> [Directions]
Beginning at the line that holds "Picture 2, 168", transcribe each line exactly through the end of the records, and leave any pictures out.

------------------------------------

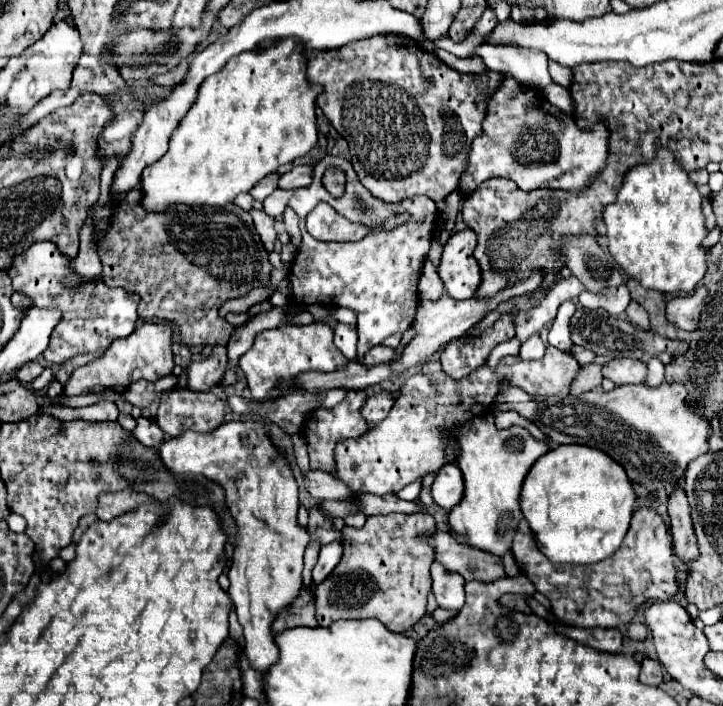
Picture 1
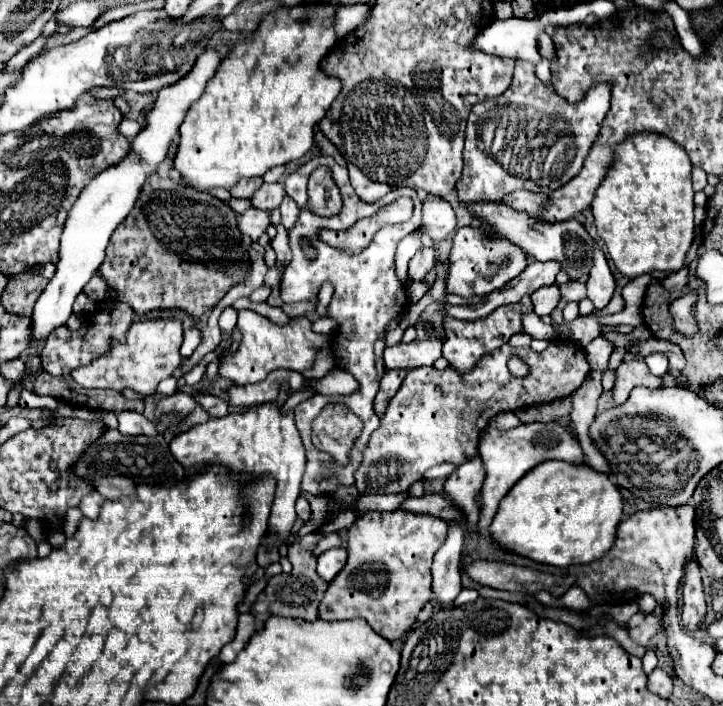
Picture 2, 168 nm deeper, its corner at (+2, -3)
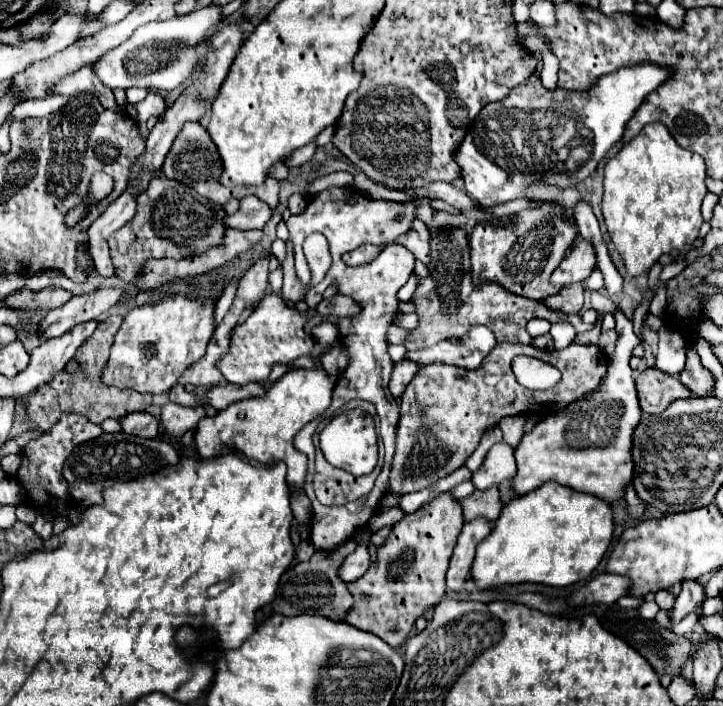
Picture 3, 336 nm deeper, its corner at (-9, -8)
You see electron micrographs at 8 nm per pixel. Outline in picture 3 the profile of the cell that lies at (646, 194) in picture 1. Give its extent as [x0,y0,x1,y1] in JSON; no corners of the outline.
[602,123,706,275]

------------------------------------

> [Written answer]
Picture 2, 168 nm deeper, its corner at (+2, -3)
Picture 3, 336 nm deeper, its corner at (-9, -8)
You see electron micrographs at 8 nm per pixel. Outline in picture 3 the profile of the cell that lies at (646, 194) in picture 1. Give its extent as [x0,y0,x1,y1] in JSON; no corners of the outline.
[602,123,706,275]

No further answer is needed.